Saved entries:
..........

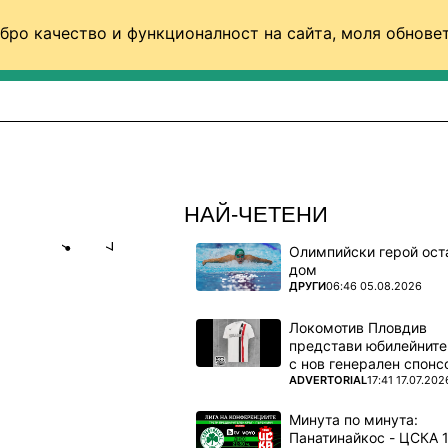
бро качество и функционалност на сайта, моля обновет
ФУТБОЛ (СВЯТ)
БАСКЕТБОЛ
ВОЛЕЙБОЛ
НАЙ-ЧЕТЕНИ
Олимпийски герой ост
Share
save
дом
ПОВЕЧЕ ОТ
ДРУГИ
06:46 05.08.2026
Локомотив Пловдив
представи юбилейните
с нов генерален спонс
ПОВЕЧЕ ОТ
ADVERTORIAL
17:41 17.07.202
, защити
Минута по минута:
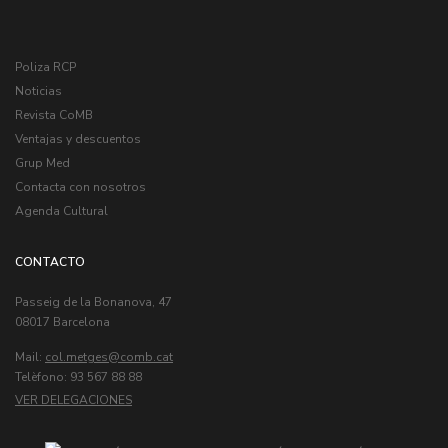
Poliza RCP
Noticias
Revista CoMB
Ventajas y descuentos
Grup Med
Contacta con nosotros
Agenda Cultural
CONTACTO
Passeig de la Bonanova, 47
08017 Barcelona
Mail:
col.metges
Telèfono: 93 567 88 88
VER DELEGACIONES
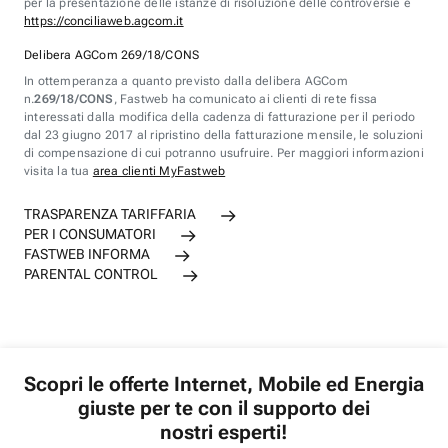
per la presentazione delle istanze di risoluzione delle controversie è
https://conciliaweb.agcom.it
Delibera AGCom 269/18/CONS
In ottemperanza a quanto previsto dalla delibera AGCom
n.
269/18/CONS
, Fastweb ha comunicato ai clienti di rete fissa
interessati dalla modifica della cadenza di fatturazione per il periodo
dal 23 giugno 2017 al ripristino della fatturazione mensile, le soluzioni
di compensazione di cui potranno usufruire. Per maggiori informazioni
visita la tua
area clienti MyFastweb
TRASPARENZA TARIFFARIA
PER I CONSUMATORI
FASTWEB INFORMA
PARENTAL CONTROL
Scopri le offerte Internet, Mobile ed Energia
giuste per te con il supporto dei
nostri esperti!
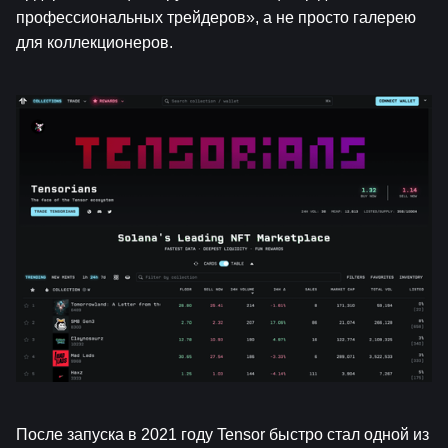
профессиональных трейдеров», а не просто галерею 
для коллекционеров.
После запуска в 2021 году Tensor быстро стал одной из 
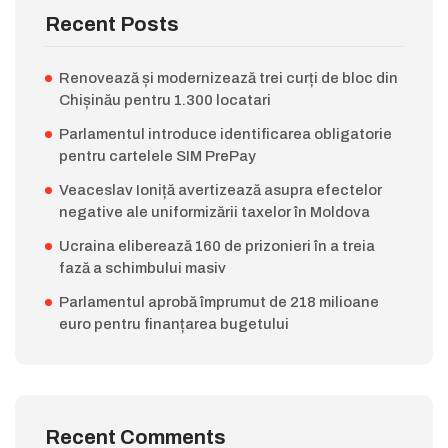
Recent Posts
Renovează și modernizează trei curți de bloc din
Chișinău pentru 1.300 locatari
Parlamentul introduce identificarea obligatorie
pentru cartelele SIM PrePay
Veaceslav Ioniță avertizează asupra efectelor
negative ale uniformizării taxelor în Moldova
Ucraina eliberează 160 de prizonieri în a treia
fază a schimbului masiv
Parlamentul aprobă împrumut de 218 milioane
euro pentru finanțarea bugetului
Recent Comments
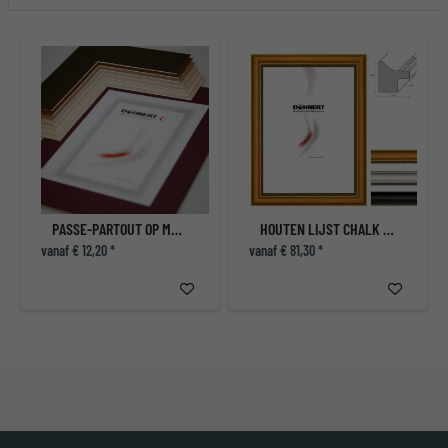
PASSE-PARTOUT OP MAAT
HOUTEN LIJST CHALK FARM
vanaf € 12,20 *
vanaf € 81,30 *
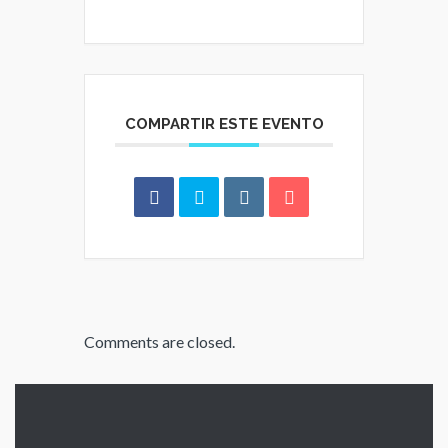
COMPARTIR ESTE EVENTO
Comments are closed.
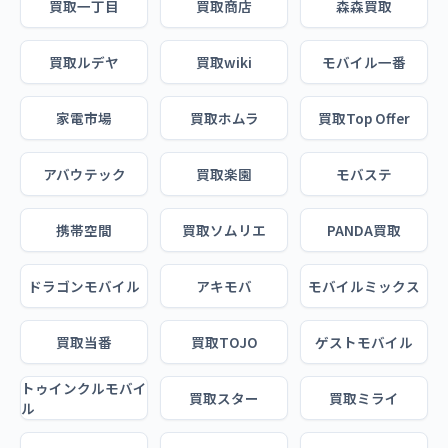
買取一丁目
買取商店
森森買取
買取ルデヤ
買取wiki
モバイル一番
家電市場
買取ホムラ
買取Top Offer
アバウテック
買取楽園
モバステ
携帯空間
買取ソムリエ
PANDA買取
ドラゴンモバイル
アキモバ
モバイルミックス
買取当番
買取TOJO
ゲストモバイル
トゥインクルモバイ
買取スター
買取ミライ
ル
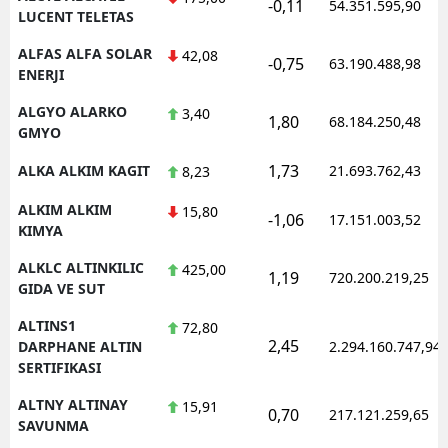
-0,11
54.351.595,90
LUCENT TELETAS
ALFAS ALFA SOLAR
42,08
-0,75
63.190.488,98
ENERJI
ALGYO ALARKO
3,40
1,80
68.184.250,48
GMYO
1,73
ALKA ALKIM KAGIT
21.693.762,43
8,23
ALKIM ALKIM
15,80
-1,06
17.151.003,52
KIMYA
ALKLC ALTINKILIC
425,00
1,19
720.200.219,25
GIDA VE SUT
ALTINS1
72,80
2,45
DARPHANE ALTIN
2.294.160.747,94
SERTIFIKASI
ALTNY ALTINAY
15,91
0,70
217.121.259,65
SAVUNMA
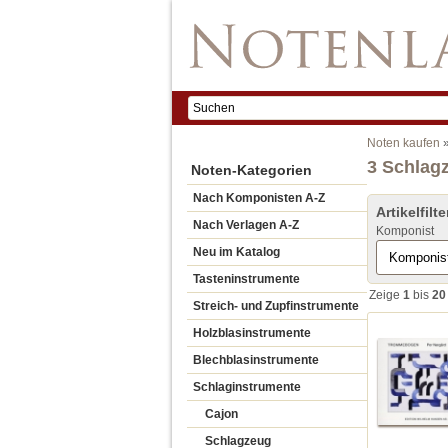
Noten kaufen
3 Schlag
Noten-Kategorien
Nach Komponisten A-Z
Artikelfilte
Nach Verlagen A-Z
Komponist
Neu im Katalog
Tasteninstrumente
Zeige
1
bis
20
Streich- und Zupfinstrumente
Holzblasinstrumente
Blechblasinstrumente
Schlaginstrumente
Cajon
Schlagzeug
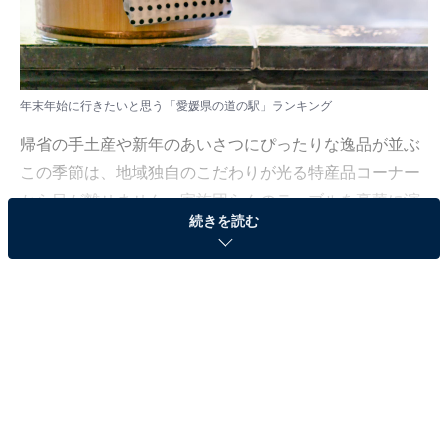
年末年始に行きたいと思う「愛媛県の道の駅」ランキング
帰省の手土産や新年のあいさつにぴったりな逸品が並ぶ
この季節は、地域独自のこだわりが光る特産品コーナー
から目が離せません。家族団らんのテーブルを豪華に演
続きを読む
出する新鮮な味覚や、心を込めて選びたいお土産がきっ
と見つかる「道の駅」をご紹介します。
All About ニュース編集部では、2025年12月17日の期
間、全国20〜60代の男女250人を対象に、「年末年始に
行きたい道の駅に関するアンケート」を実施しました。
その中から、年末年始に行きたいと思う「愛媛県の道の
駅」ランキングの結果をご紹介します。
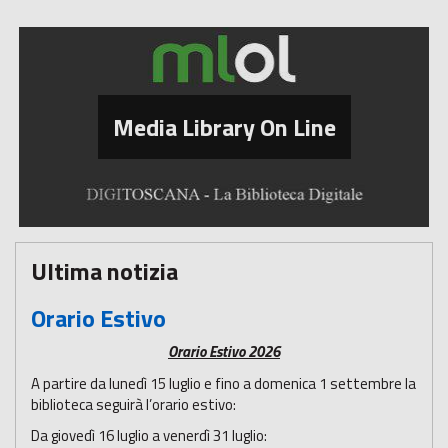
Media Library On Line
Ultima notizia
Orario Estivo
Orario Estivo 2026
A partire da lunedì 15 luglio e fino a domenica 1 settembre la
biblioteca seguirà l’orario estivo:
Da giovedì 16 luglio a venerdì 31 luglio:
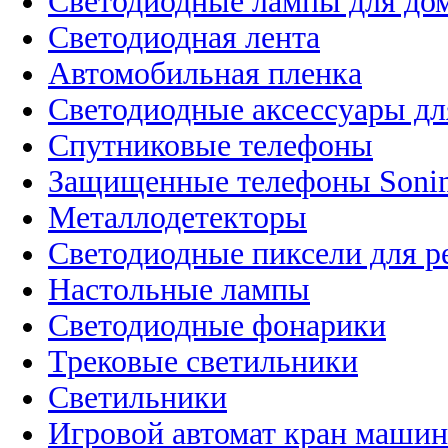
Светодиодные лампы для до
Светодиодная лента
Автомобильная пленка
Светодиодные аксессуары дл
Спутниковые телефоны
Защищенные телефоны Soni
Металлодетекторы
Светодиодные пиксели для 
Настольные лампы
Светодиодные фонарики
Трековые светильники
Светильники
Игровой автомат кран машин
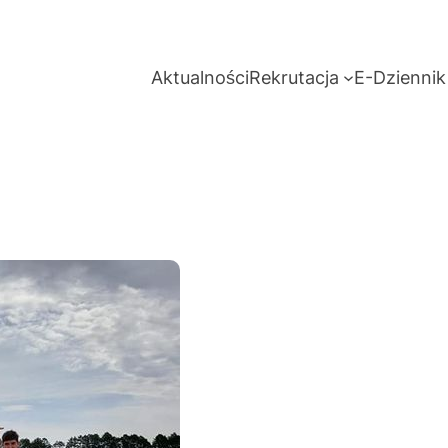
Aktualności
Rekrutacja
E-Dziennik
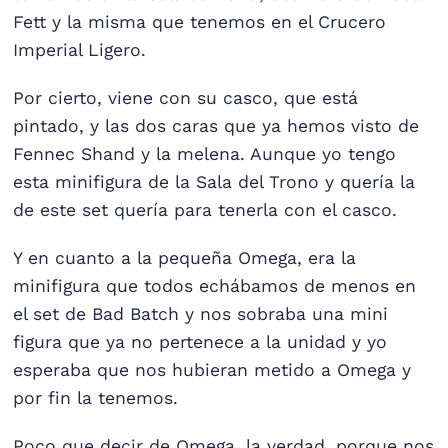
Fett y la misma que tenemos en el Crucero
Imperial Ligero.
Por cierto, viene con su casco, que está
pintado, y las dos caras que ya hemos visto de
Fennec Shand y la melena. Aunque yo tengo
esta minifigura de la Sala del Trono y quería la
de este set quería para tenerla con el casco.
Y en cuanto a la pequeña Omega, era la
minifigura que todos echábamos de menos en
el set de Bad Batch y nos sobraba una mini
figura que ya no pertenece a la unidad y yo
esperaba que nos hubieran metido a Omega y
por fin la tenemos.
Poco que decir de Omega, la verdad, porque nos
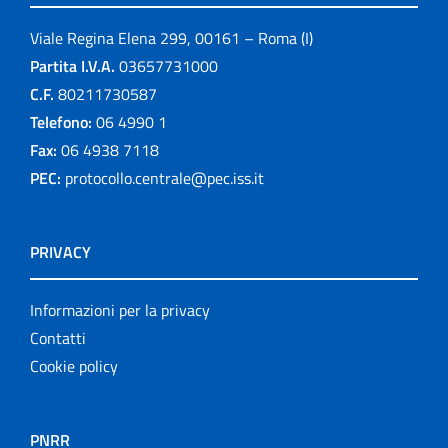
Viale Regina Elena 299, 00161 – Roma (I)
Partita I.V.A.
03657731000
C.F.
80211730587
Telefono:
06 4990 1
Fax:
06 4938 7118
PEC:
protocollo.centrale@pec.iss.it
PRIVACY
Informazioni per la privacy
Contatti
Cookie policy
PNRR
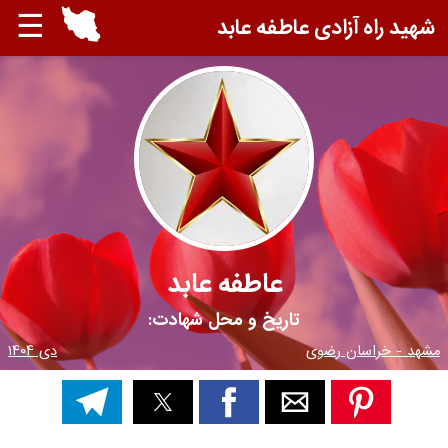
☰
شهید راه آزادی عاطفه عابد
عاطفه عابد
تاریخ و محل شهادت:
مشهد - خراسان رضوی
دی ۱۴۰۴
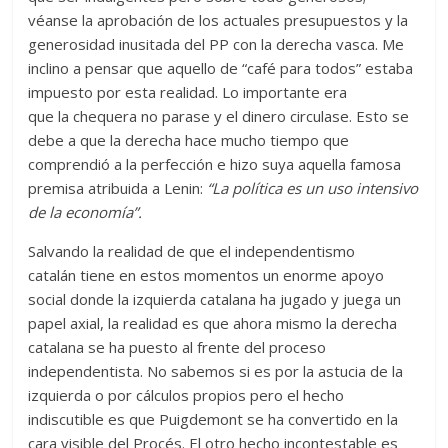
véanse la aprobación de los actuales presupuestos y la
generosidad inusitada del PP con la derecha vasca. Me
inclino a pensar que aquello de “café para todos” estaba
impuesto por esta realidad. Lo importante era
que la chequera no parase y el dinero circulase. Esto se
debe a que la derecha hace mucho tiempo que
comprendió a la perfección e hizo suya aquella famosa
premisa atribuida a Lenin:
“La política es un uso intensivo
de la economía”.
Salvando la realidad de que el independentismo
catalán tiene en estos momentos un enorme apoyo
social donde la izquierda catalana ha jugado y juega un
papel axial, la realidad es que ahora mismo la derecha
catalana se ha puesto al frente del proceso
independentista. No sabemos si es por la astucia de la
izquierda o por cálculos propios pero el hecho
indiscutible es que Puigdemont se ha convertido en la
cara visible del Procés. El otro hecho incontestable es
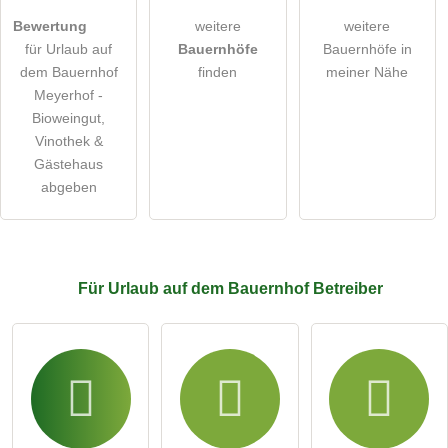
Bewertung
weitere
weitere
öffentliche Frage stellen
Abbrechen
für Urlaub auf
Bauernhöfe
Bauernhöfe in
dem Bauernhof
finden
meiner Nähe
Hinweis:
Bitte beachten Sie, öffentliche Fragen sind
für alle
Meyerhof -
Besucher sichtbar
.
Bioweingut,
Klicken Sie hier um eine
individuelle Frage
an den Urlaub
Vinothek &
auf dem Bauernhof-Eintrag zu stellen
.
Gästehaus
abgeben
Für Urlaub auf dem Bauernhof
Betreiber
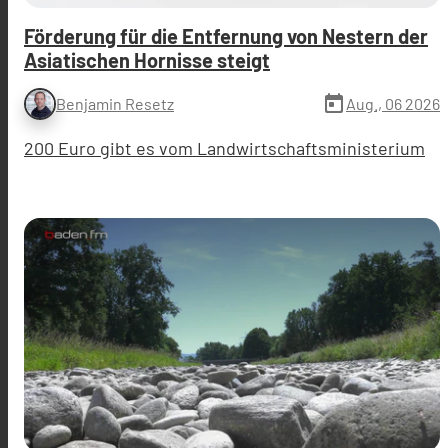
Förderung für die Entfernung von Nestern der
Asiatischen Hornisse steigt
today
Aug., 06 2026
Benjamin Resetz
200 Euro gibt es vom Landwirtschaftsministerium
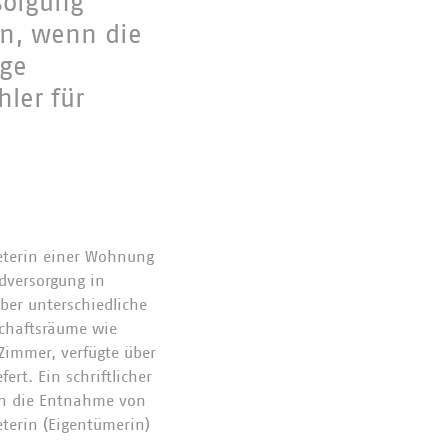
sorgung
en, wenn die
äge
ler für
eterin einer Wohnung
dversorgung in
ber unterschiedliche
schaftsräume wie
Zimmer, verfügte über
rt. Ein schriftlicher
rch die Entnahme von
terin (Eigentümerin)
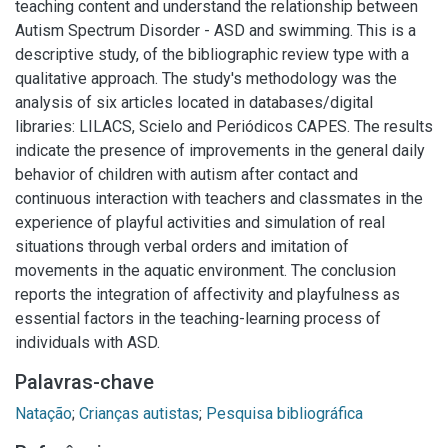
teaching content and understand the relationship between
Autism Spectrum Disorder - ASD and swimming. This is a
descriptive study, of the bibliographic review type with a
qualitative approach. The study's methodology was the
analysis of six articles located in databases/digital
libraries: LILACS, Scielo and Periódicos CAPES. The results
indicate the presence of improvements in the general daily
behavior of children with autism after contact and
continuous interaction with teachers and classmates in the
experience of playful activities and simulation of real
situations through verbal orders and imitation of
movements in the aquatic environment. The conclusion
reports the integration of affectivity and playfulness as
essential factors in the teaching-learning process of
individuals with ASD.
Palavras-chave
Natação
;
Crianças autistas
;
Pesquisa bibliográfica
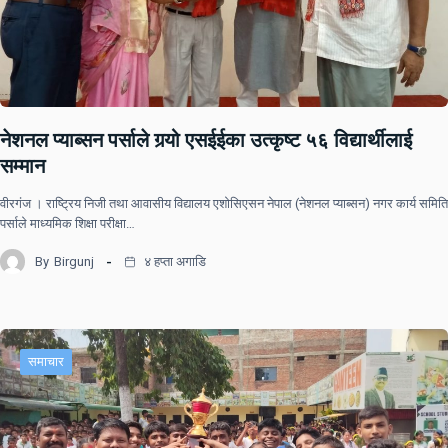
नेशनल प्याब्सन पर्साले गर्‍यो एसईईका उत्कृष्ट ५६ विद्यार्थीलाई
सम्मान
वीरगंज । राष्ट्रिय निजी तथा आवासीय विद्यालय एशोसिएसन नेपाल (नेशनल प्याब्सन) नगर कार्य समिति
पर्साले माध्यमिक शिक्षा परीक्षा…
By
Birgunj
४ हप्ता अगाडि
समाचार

..........

— Prompt —
Omit the pictures. Print, word for word, the lines from the beginning of the entries above through the line that holds "для коллекционеров.".

— Answer —
бро качество и функционалност на сайта, моля обновет
ФУТБОЛ (СВЯТ)
БАСКЕТБОЛ
ВОЛЕЙБОЛ
НАЙ-ЧЕТЕНИ
Олимпийски герой ост
Share
save
дом
ПОВЕЧЕ ОТ
ДРУГИ
06:46 05.08.2026
Локомотив Пловдив
представи юбилейните
с нов генерален спонс
ПОВЕЧЕ ОТ
ADVERTORIAL
17:41 17.07.202
, защити
Минута по минута:
Poliza RCP
Noticias
Revista CoMB
Ventajas y descuentos
Grup Med
Contacta con nosotros
Agenda Cultural
CONTACTO
Passeig de la Bonanova, 47
08017 Barcelona
Mail:
col.metges
Telèfono: 93 567 88 88
VER DELEGACIONES
per la presentazione delle istanze di risoluzione delle controversie è
https://conciliaweb.agcom.it
Delibera AGCom 269/18/CONS
In ottemperanza a quanto previsto dalla delibera AGCom
n.
269/18/CONS
, Fastweb ha comunicato ai clienti di rete fissa
interessati dalla modifica della cadenza di fatturazione per il periodo
dal 23 giugno 2017 al ripristino della fatturazione mensile, le soluzioni
di compensazione di cui potranno usufruire. Per maggiori informazioni
visita la tua
area clienti MyFastweb
TRASPARENZA TARIFFARIA
PER I CONSUMATORI
FASTWEB INFORMA
PARENTAL CONTROL
Scopri le offerte Internet, Mobile ed Energia
giuste per te con il supporto dei
nostri esperti!
профессиональных трейдеров», а не просто галерею 
для коллекционеров.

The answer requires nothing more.